* **CONSIGNE**
Reproduisez à l'identique, s'il vous plaît, les lignes allant de celle qui contient "## Structure" jusqu'à celle qui contient "The civilian structure", ces deux lignes incluses, et rien d'autre.

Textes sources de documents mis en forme
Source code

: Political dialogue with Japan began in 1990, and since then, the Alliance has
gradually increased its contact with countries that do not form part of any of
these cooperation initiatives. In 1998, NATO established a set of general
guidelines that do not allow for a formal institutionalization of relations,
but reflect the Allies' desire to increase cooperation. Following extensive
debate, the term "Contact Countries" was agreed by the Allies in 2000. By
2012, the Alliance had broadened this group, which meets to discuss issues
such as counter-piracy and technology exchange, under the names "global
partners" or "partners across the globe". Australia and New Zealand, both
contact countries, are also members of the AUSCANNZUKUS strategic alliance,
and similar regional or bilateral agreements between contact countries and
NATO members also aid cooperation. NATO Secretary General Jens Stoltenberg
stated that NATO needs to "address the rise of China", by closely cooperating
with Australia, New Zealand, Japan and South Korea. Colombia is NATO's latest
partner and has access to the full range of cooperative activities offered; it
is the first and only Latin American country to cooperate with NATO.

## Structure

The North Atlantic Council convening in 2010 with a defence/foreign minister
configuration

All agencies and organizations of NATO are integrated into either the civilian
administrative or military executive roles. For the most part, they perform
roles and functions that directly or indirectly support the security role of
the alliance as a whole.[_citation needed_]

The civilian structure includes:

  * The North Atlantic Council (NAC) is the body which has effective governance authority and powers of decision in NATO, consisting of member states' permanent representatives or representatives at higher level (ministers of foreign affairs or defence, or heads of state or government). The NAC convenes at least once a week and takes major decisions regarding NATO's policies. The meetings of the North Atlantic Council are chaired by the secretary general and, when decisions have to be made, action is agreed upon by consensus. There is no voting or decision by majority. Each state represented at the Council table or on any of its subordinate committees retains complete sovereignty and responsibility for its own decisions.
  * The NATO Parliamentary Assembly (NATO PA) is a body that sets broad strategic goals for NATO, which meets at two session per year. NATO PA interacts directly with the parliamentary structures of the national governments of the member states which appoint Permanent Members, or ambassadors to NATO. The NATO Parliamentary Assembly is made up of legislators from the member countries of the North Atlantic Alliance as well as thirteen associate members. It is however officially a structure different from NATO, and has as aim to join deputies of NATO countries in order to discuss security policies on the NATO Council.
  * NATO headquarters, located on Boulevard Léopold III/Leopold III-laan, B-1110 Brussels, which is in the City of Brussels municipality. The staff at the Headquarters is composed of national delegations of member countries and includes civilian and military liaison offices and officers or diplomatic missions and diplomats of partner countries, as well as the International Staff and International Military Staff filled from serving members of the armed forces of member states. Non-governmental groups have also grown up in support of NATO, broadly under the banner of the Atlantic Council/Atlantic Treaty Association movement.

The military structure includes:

* **RÉSULTAT OBTENU**
## Structure

The North Atlantic Council convening in 2010 with a defence/foreign minister
configuration

All agencies and organizations of NATO are integrated into either the civilian
administrative or military executive roles. For the most part, they perform
roles and functions that directly or indirectly support the security role of
the alliance as a whole.[_citation needed_]

The civilian structure includes:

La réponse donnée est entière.